▸ Exercises to complete
**1)** According to the financial stability testimony, how often does the Federal Reserve develop a financial stability assessment?
**2)** Transcribe the stretch of the financial stability testimony from "Thank you, Chairman" through "discuss financial stability.".
[[ Document extract open ]]
Lael Brainard: Financial stability

Testimony by Ms Lael Brainard, Member of the Board of Governors of the Federal Reserve System, before the House Financial Services Subcommittee on Consumer Protection and Financial Institutions, US House of Representatives, Washington DC, 25 September 2019.

The views expressed in this speech are those of the speaker and not the view of the BIS.

Central bank speech  | 
25 September 2019

Thank you, Chairman Meeks, Ranking Member Luetkemeyer, and members of the subcommittee. I appreciate the opportunity to be here today to discuss financial stability.

The Federal Reserve's Role in Promoting Financial Stability

Safeguarding financial stability is integral to achieving the Federal Reserve's objectives of full employment and price stability. We need only look back a decade to see the dramatic damage from financial vulnerabilities that increased unchecked: millions of Americans lost their livelihoods and their homes, businesses failed, and the government had to provide extraordinary support. We learned from this experience that we must be especially vigilant to fortify the resilience of our financial system in good times when vulnerabilities may be building.

Following the financial crisis, the Congress assigned important responsibilities for safeguarding the stability of the financial system to domestic regulators. The Dodd-Frank Wall Street Reform and Consumer Protection Act created the Financial Stability Oversight Council (FSOC) to identify, coordinate and respond to emerging threats to the financial system. The Federal Reserve was assigned responsibility for enhanced supervision of systemic firms, and we have placed great emphasis on strengthening our approach to promoting financial stability. Safeguarding financial stability is a shared responsibility, requiring cooperation across U.S. regulatory agencies, as well as with foreign regulators and central banks. Chair Powell represents the Federal Reserve in the FSOC, where we participate alongside other domestic regulators and the Treasury, and I am pleased to be joined today by Dino Falaschetti of the Office of Financial Research. We also participate in a variety of international forums, including the Financial Stability Board, which Vice Chair Randal Quarles chairs, and where I serve as the Federal Reserve representative.

The Board instituted a new organizational framework to carry out our responsibilities on financial stability. We created the Division of Financial Stability to strengthen our cross-disciplinary approach to the analysis of potential risks to the financial system and to support macroprudential supervision of large financial institutions. I serve as chair of the Committee on Financial Stability, which was created to guide staff work and make recommendations to the Board.1 We develop a financial stability assessment four times per year that is discussed by the Board and the Federal Open Market Committee.

We have also taken steps to ensure transparency and accountability. Last year, I was pleased that the Board accepted my recommendation to publish a public Financial Stability Report twice a year.2 The report provides an account of our assessment of vulnerabilities as well as a summary of market participants' views on potential risks to the financial system. Through this public communication, we hope to gain feedback from the broader financial stability community and the public on threats to the financial system.
[[ Document extract closed ]]
[[ Data supplied open ]]
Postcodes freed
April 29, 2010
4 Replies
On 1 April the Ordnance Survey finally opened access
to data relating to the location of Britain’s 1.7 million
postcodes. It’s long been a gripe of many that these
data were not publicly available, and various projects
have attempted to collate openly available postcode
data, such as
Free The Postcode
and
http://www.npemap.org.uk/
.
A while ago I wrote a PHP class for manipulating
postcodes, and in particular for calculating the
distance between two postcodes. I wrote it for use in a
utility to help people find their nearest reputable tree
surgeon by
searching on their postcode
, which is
[[ Data supplied closed ]]
[[ Data supplied open ]]
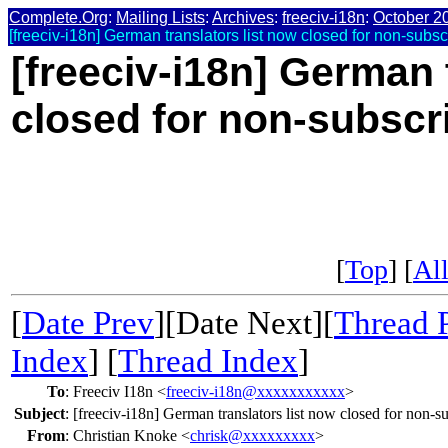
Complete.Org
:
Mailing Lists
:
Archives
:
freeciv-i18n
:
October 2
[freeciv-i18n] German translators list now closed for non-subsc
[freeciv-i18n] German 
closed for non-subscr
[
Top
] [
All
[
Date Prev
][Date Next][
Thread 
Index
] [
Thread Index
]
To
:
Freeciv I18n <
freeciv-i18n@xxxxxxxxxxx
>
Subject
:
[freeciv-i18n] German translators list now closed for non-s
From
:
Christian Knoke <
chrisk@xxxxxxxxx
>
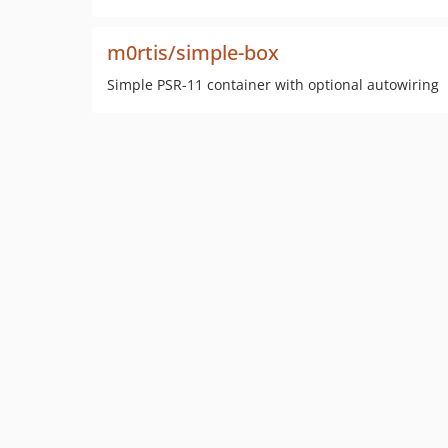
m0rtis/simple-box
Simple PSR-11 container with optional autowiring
[[ Data supplied closed ]]
▸ Written responses
**1)** Four times per year.

**2)**
Thank you, Chairman Meeks, Ranking Member Luetkemeyer, and members of the subcommittee. I appreciate the opportunity to be here today to discuss financial stability.